Created 10-16-2017 02:45 AM
How to increase the performance of scoop import using split by and. Mappers
Created 10-16-2017 01:08 PM
To increase the performance of sqoop import increase the no of mappers depending on the source load and no of records which are ingested into HDFS. Also in split by try to use primary key through which you will be able to identify the unique records. So that the records will split into multiple mappers and the ingestion would work faster. Hope It Helps!!
Created 10-16-2017 03:47 PM
@Bala Vignesh N V - Thanks for your reply.

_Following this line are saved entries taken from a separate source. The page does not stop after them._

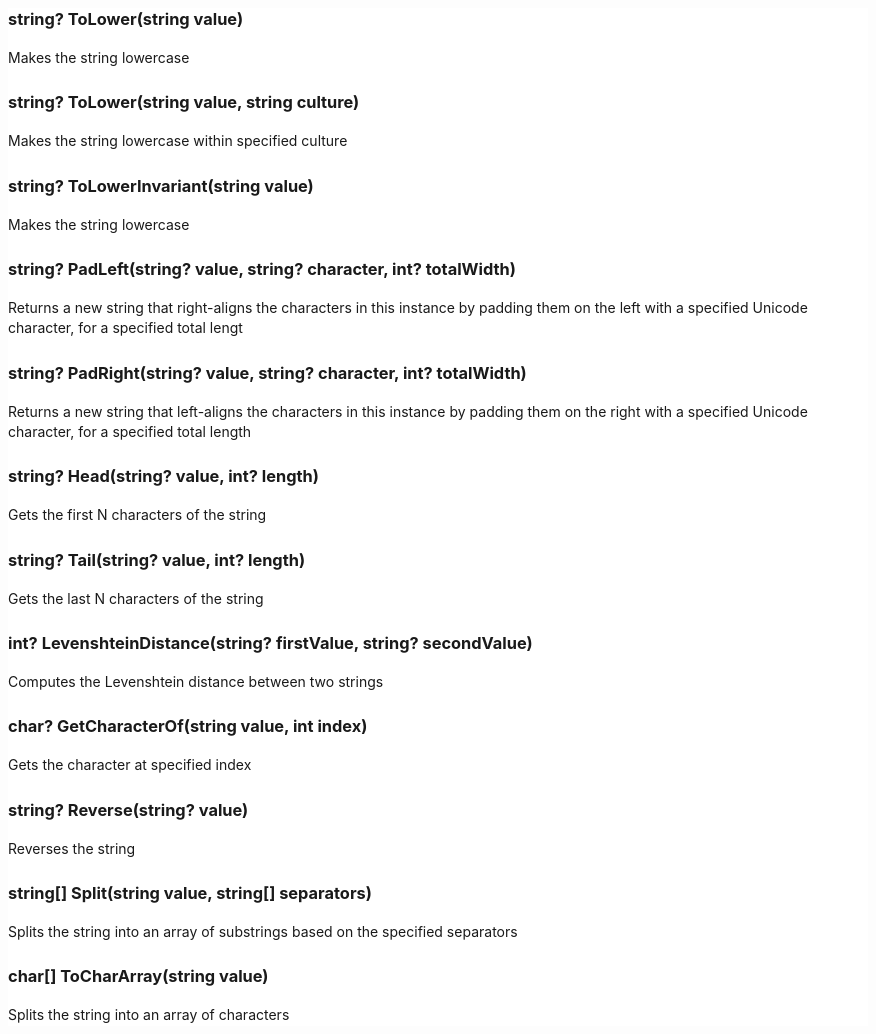 ### string? ToLower(string value)

Makes the string lowercase

### string? ToLower(string value, string culture)

Makes the string lowercase within specified culture

### string? ToLowerInvariant(string value)

Makes the string lowercase

### string? PadLeft(string? value, string? character, int? totalWidth)

Returns a new string that right-aligns the characters in this instance by padding them on the left with a specified Unicode character, for a specified total lengt

### string? PadRight(string? value, string? character, int? totalWidth)

Returns a new string that left-aligns the characters in this instance by padding them on the right with a specified Unicode character, for a specified total length

### string? Head(string? value, int? length)

Gets the first N characters of the string

### string? Tail(string? value, int? length)

Gets the last N characters of the string

### int? LevenshteinDistance(string? firstValue, string? secondValue)

Computes the Levenshtein distance between two strings

### char? GetCharacterOf(string value, int index)

Gets the character at specified index

### string? Reverse(string? value)

Reverses the string

### string[] Split(string value, string[] separators)

Splits the string into an array of substrings based on the specified separators

### char[] ToCharArray(string value)

Splits the string into an array of characters
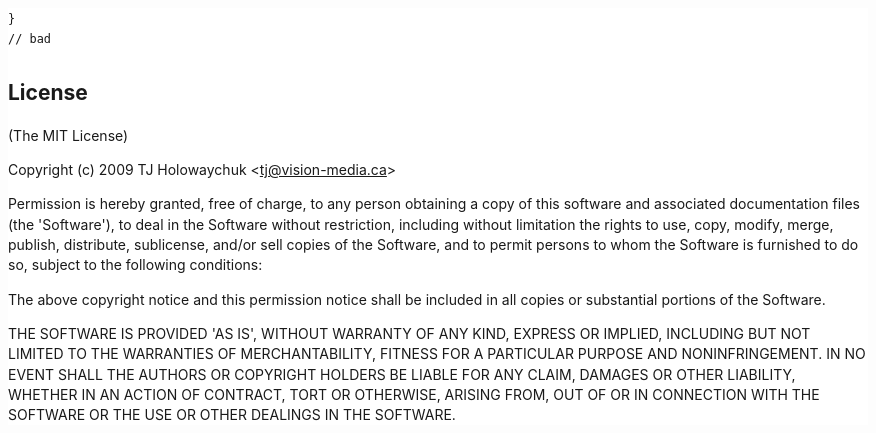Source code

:     }
    // bad 
  

## License

(The MIT License)

Copyright (c) 2009 TJ Holowaychuk &lt;tj@vision-media.ca&gt;

Permission is hereby granted, free of charge, to any person obtaining
a copy of this software and associated documentation files (the
'Software'), to deal in the Software without restriction, including
without limitation the rights to use, copy, modify, merge, publish,
distribute, sublicense, and/or sell copies of the Software, and to
permit persons to whom the Software is furnished to do so, subject to
the following conditions:

The above copyright notice and this permission notice shall be
included in all copies or substantial portions of the Software.

THE SOFTWARE IS PROVIDED 'AS IS', WITHOUT WARRANTY OF ANY KIND,
EXPRESS OR IMPLIED, INCLUDING BUT NOT LIMITED TO THE WARRANTIES OF
MERCHANTABILITY, FITNESS FOR A PARTICULAR PURPOSE AND NONINFRINGEMENT.
IN NO EVENT SHALL THE AUTHORS OR COPYRIGHT HOLDERS BE LIABLE FOR ANY
CLAIM, DAMAGES OR OTHER LIABILITY, WHETHER IN AN ACTION OF CONTRACT,
TORT OR OTHERWISE, ARISING FROM, OUT OF OR IN CONNECTION WITH THE
SOFTWARE OR THE USE OR OTHER DEALINGS IN THE SOFTWARE.

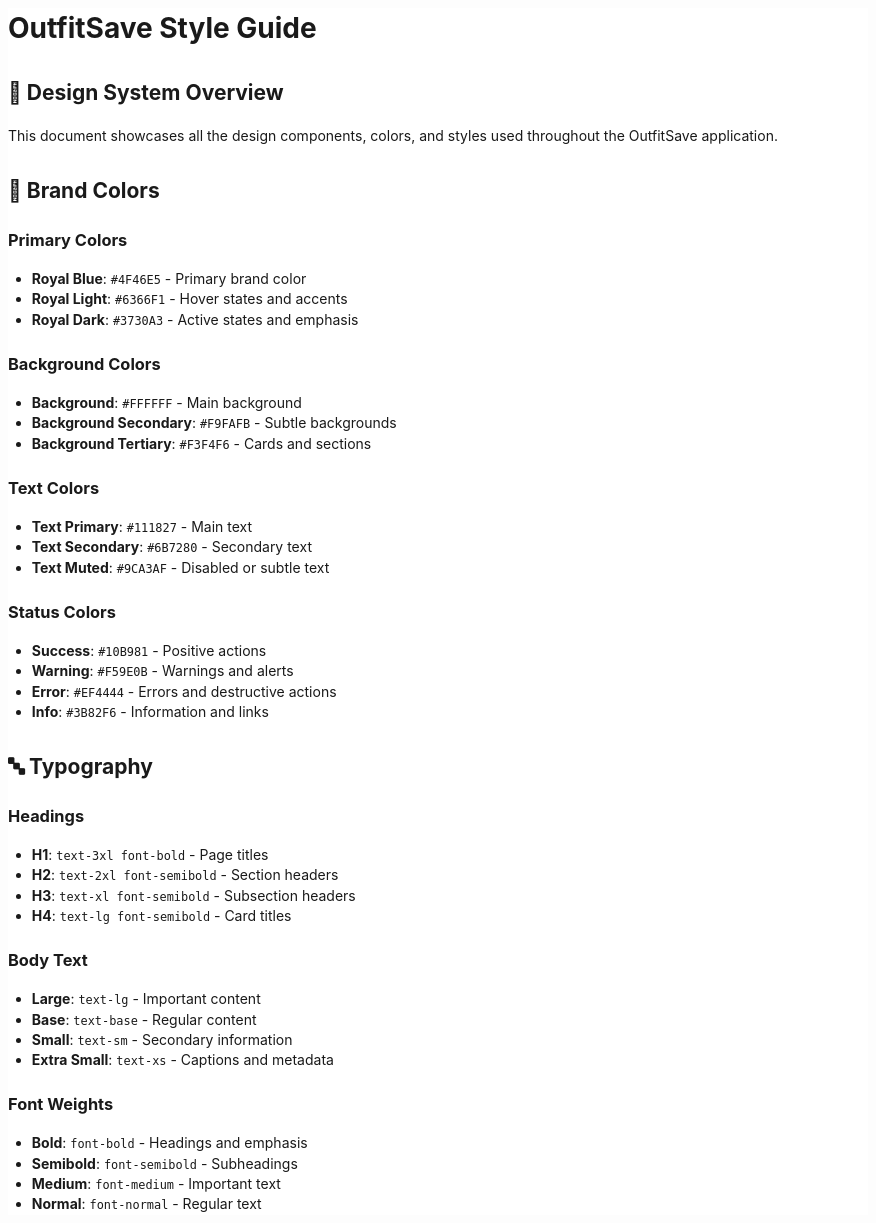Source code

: # OutfitSave Style Guide

## 🎨 Design System Overview

This document showcases all the design components, colors, and styles used throughout the OutfitSave application.

## 🎯 Brand Colors

### Primary Colors
- **Royal Blue**: `#4F46E5` - Primary brand color
- **Royal Light**: `#6366F1` - Hover states and accents
- **Royal Dark**: `#3730A3` - Active states and emphasis

### Background Colors
- **Background**: `#FFFFFF` - Main background
- **Background Secondary**: `#F9FAFB` - Subtle backgrounds
- **Background Tertiary**: `#F3F4F6` - Cards and sections

### Text Colors
- **Text Primary**: `#111827` - Main text
- **Text Secondary**: `#6B7280` - Secondary text
- **Text Muted**: `#9CA3AF` - Disabled or subtle text

### Status Colors
- **Success**: `#10B981` - Positive actions
- **Warning**: `#F59E0B` - Warnings and alerts
- **Error**: `#EF4444` - Errors and destructive actions
- **Info**: `#3B82F6` - Information and links

## 🔤 Typography

### Headings
- **H1**: `text-3xl font-bold` - Page titles
- **H2**: `text-2xl font-semibold` - Section headers
- **H3**: `text-xl font-semibold` - Subsection headers
- **H4**: `text-lg font-semibold` - Card titles

### Body Text
- **Large**: `text-lg` - Important content
- **Base**: `text-base` - Regular content
- **Small**: `text-sm` - Secondary information
- **Extra Small**: `text-xs` - Captions and metadata

### Font Weights
- **Bold**: `font-bold` - Headings and emphasis
- **Semibold**: `font-semibold` - Subheadings
- **Medium**: `font-medium` - Important text
- **Normal**: `font-normal` - Regular text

When I am trying to perform Sqoop import with DB2:
sqoop import --connect "jdbc:db2://<connectionString>/<DBname>" --username <user> --password <pswd> --table <tablename> --split-by <primary key> --target-dir <dirPath> -m 10
Getting below exeception, but if i remove "-m 10" from the above command it is working absolutely fine with default 4 +2 mappers:
Error: java.io.IOException: SQLException in nextKeyValue at org.apache.sqoop.mapreduce.db.DBRecordReader.nextKeyValue(DBRecordReader.java:277) at org.apache.hadoop.mapred.MapTask$NewTrackingRecordReader.nextKeyValue(MapTask.java:556) at org.apache.hadoop.mapreduce.task.MapContextImpl.nextKeyValue(MapContextImpl.java:80) at org.apache.hadoop.mapreduce.lib.map.WrappedMapper$Context.nextKeyValue(WrappedMapper.java:91) at org.apache.hadoop.mapreduce.Mapper.run(Mapper.java:145) at org.apache.sqoop.mapreduce.AutoProgressMapper.run(AutoProgressMapper.java:64) at org.apache.hadoop.mapred.MapTask.runNewMapper(MapTask.java:787) at org.apache.hadoop.mapred.MapTask.run(MapTask.java:341) at org.apache.hadoop.mapred.YarnChild$2.run(YarnChild.java:168) at java.security.AccessController.doPrivileged(Native Method) at javax.security.auth.Subject.doAs(Subject.java:422) at org.apache.hadoop.security.UserGroupInformation.doAs(UserGroupInformation.java:1657) at org.apache.hadoop.mapred.YarnChild.main(YarnChild.java:162)
Caused by: com.ibm.db2.jcc.am.SqlSyntaxErrorException: DB2 SQL Error: SQLCODE=-104, SQLSTATE=42601, SQLERRMC=駂;AT MICROSECONDS MICROSECOND SECONDS SECOND MINUTES MINUTE HOURS, DRIVER=4.19.66 at com.ibm.db2.jcc.am.kd.a(kd.java:747) at com.ibm.db2.jcc.am.kd.a(kd.java:66)
Created 10-17-2017 12:30 PM
You have to correct the sqoop syntax. Mapper parameter has to be specified before the target directory. Please correct the syntax and re-trigger the sqoop command. It should work fine. Hope if helps!!